Weltweite Solidarität
Für die Musikerinnen im Alter von 22, 24 und 30 Jahren setzten sich Popstars wie Madonna oder Paul McCartney ein. Die USA sprachen von einem politisch motivierten Prozess und auch die Bundesregierung kritisierte den Umgang des russischen Staates mit der Meinungsfreiheit. Die andauernde Untersuchungshaft der drei jungen Frauen sei unverhältnismäßig, monierte der Menschenrechtsbeauftragte Markus Löning. Ihre Aktion sei allenfalls als Ordnungswidrigkeit einzustufen. Weltweit wurde für Freitag zur Unterstützung für Pussy Riot aufgerufen, darunter auch in mehreren deutschen Städten wie Berlin und München.
In Hamburg haben etwa 100 Menschen für die Freiheit der Aktivistinnen demonstriert. Mit Masken versammelten sich die Protestler am Mittag auf dem Tschaikowskyplatz an der Russisch-Orthodoxen Kirche des Heiligen Johannes von Kronstadt. Über das soziale Netzwerk Facebook hatte es zuvor 273 Zusagen gegeben. Es sei zunächst alles ruhig verlaufen, sagte ein Polizeisprecher in der Hansestadt.

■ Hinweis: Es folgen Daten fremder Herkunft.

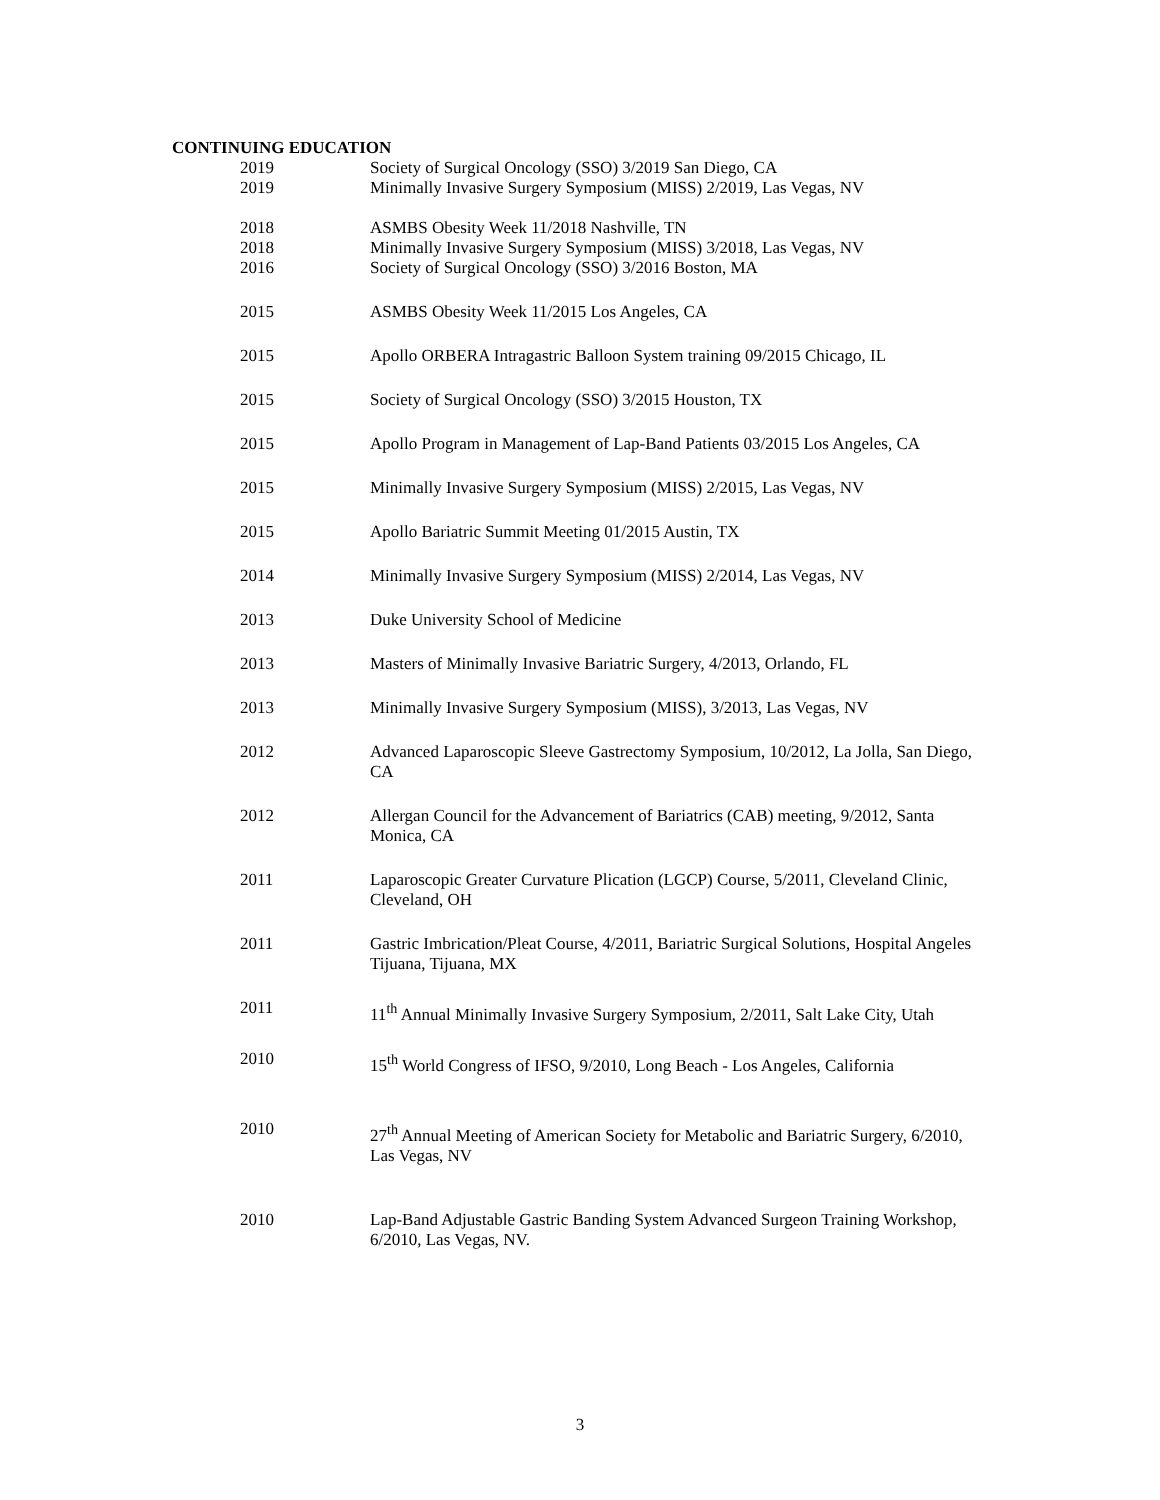CONTINUING EDUCATION
2019 Society of Surgical Oncology (SSO) 3/2019 San Diego, CA
2019 Minimally Invasive Surgery Symposium (MISS) 2/2019, Las Vegas, NV
2018 ASMBS Obesity Week 11/2018 Nashville, TN
2018 Minimally Invasive Surgery Symposium (MISS) 3/2018, Las Vegas, NV
2016 Society of Surgical Oncology (SSO) 3/2016 Boston, MA
2015 ASMBS Obesity Week 11/2015 Los Angeles, CA
2015 Apollo ORBERA Intragastric Balloon System training 09/2015 Chicago, IL
2015 Society of Surgical Oncology (SSO) 3/2015 Houston, TX
2015 Apollo Program in Management of Lap-Band Patients 03/2015 Los Angeles, CA
2015 Minimally Invasive Surgery Symposium (MISS) 2/2015, Las Vegas, NV
2015 Apollo Bariatric Summit Meeting 01/2015 Austin, TX
2014 Minimally Invasive Surgery Symposium (MISS) 2/2014, Las Vegas, NV
2013 Duke University School of Medicine
2013 Masters of Minimally Invasive Bariatric Surgery, 4/2013, Orlando, FL
2013 Minimally Invasive Surgery Symposium (MISS), 3/2013, Las Vegas, NV
2012 Advanced Laparoscopic Sleeve Gastrectomy Symposium, 10/2012, La Jolla, San Diego, CA
2012 Allergan Council for the Advancement of Bariatrics (CAB) meeting, 9/2012, Santa Monica, CA
2011 Laparoscopic Greater Curvature Plication (LGCP) Course, 5/2011, Cleveland Clinic, Cleveland, OH
2011 Gastric Imbrication/Pleat Course, 4/2011, Bariatric Surgical Solutions, Hospital Angeles Tijuana, Tijuana, MX
2011 11<sup>th</sup> Annual Minimally Invasive Surgery Symposium, 2/2011, Salt Lake City, Utah
2010 15<sup>th</sup> World Congress of IFSO, 9/2010, Long Beach - Los Angeles, California
2010 27<sup>th</sup> Annual Meeting of American Society for Metabolic and Bariatric Surgery, 6/2010, Las Vegas, NV
2010 Lap-Band Adjustable Gastric Banding System Advanced Surgeon Training Workshop, 6/2010, Las Vegas, NV.
3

Dass ein hartes Urteil gegen die Frauen, von denen zwei kleine Kinder haben, auch seinem Ansehen schaden würde, hat wohl auch Putin erkannt. Mitten im laufenden Verfahren plädierte der studierte Jurist Putin für Milde. Die Verteidiger von Pussy Riot sind überzeugt, dass das Urteil nicht vom Gericht geschrieben, sondern vom Präsidialamt diktiert wird.

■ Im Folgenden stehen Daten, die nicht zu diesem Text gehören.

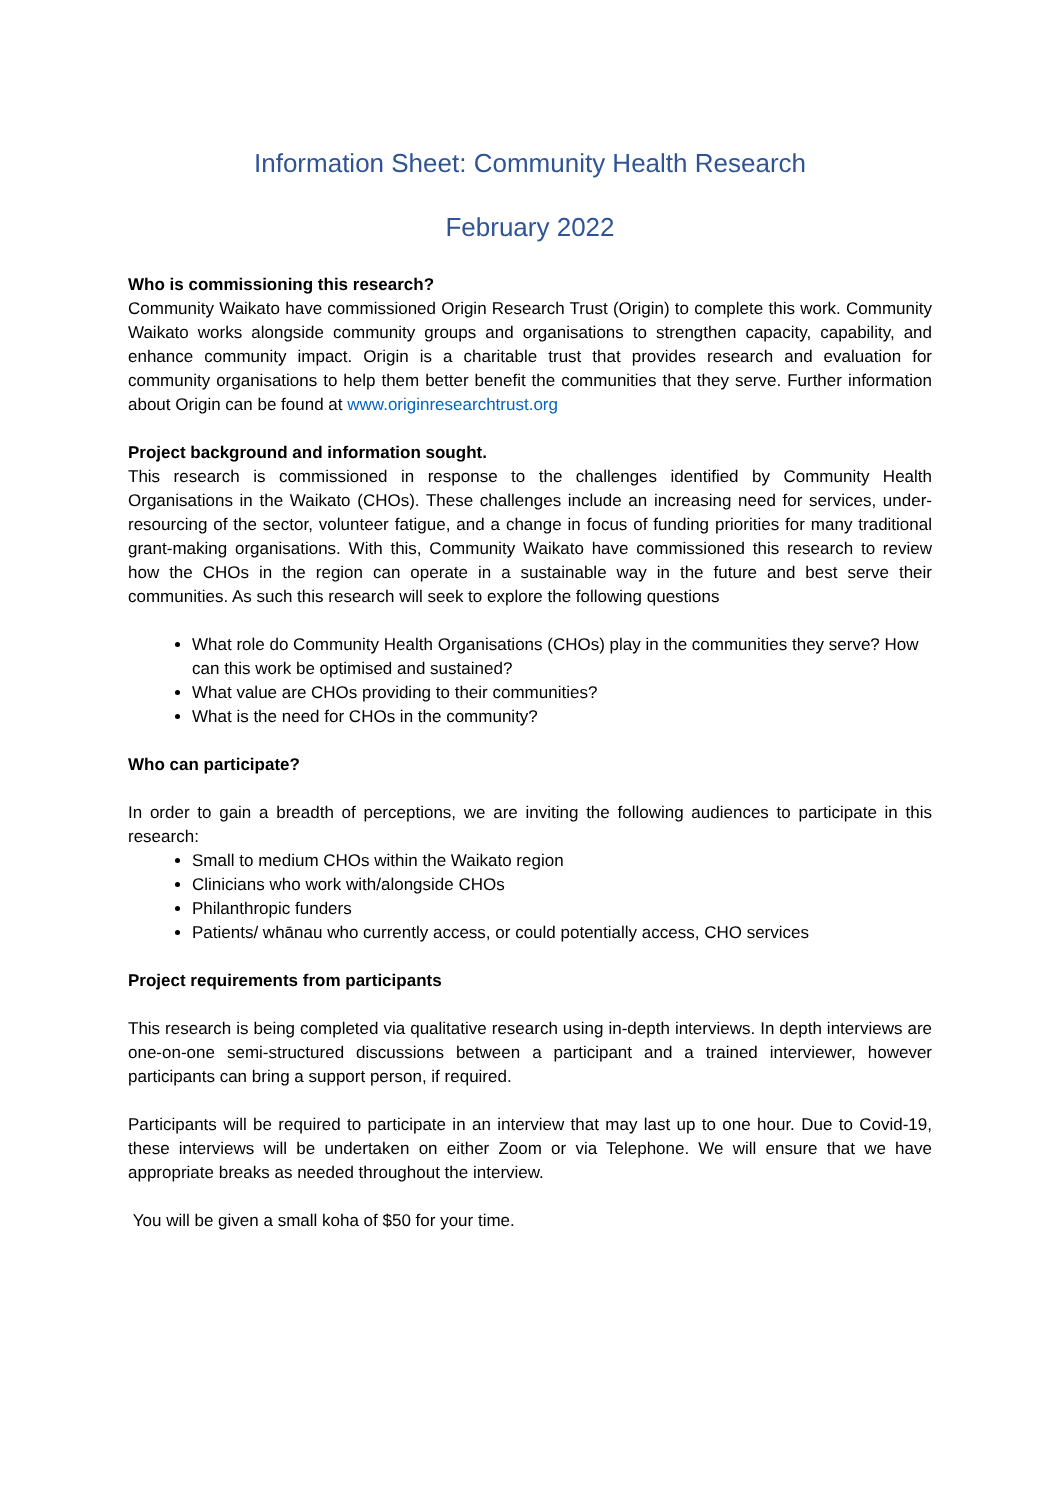Information Sheet: Community Health Research
February 2022
Who is commissioning this research?
Community Waikato have commissioned Origin Research Trust (Origin) to complete this work. Community Waikato works alongside community groups and organisations to strengthen capacity, capability, and enhance community impact. Origin is a charitable trust that provides research and evaluation for community organisations to help them better benefit the communities that they serve. Further information about Origin can be found at www.originresearchtrust.org
Project background and information sought.
This research is commissioned in response to the challenges identified by Community Health Organisations in the Waikato (CHOs). These challenges include an increasing need for services, under-resourcing of the sector, volunteer fatigue, and a change in focus of funding priorities for many traditional grant-making organisations. With this, Community Waikato have commissioned this research to review how the CHOs in the region can operate in a sustainable way in the future and best serve their communities. As such this research will seek to explore the following questions
What role do Community Health Organisations (CHOs) play in the communities they serve? How can this work be optimised and sustained?
What value are CHOs providing to their communities?
What is the need for CHOs in the community?
Who can participate?
In order to gain a breadth of perceptions, we are inviting the following audiences to participate in this research:
Small to medium CHOs within the Waikato region
Clinicians who work with/alongside CHOs
Philanthropic funders
Patients/ whānau who currently access, or could potentially access, CHO services
Project requirements from participants
This research is being completed via qualitative research using in-depth interviews. In depth interviews are one-on-one semi-structured discussions between a participant and a trained interviewer, however participants can bring a support person, if required.
Participants will be required to participate in an interview that may last up to one hour. Due to Covid-19, these interviews will be undertaken on either Zoom or via Telephone. We will ensure that we have appropriate breaks as needed throughout the interview.
You will be given a small koha of $50 for your time.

Der inhaftierte ehemalige Ölunternehmer Michail Chodorkowski verurteilte in einem Interview mit der Süddeutschen Zeitung die Abhängigkeit der russischen Justiz vom Kreml. „Das Ziel ist es, Kritikern des Regimes eine Lektion zu erteilen“, sagte Chodorkowski. Das Gericht werde „nur ein Urteil bestätigen, das anderswo aufgeschrieben wurde - in der Staatsanwaltschaft oder irgendeiner anderen staatlichen Instanz“.
Chodorkowski war 2003 festgenommen worden und im selben Gericht in Moskau zu langen Haftstrafen verurteilt worden, in welchem am Freitag die Urteile gegen Pussy Riot gefällt werden.